══ Supplied data ══
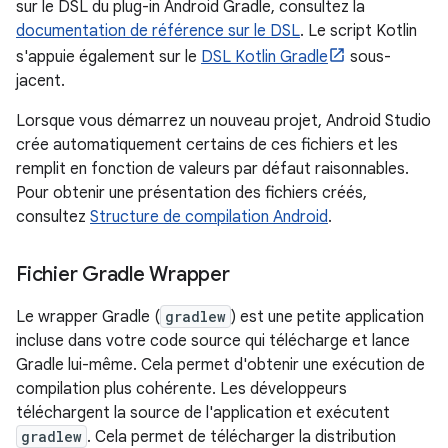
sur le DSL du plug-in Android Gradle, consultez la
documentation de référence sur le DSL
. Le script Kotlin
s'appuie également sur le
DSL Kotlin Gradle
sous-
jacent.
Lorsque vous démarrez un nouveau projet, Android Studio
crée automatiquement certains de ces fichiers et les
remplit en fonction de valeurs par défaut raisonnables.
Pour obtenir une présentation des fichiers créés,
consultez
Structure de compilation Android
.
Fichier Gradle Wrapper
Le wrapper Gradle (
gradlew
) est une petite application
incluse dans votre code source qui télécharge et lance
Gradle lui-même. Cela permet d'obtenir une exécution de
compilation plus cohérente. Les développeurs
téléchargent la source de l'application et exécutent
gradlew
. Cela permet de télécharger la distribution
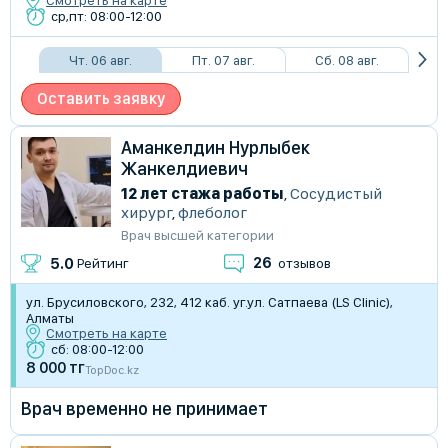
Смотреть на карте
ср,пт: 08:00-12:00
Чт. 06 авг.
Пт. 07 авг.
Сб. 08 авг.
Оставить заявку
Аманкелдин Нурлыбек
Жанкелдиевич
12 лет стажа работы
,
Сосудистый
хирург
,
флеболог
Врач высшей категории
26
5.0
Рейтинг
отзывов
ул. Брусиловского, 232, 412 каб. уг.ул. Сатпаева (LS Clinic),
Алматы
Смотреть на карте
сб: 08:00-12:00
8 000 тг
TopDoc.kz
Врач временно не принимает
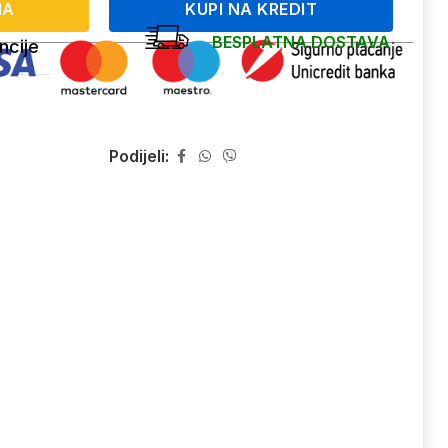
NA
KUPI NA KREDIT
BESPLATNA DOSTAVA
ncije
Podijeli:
═══
### Prompt
Your task is to give again, unchanged, the lines from the line that contains "Le wrapper Gradle" to the end of the records. Include both end lines but no pictures.

### Output
Le wrapper Gradle (
gradlew
) est une petite application
incluse dans votre code source qui télécharge et lance
Gradle lui-même. Cela permet d'obtenir une exécution de
compilation plus cohérente. Les développeurs
téléchargent la source de l'application et exécutent
gradlew
. Cela permet de télécharger la distribution
Смотреть на карте
ср,пт: 08:00-12:00
Чт. 06 авг.
Пт. 07 авг.
Сб. 08 авг.
Оставить заявку
Аманкелдин Нурлыбек
Жанкелдиевич
12 лет стажа работы
,
Сосудистый
хирург
,
флеболог
Врач высшей категории
26
5.0
Рейтинг
отзывов
ул. Брусиловского, 232, 412 каб. уг.ул. Сатпаева (LS Clinic),
Алматы
Смотреть на карте
сб: 08:00-12:00
8 000 тг
TopDoc.kz
Врач временно не принимает
NA
KUPI NA KREDIT
BESPLATNA DOSTAVA
ncije
Podijeli:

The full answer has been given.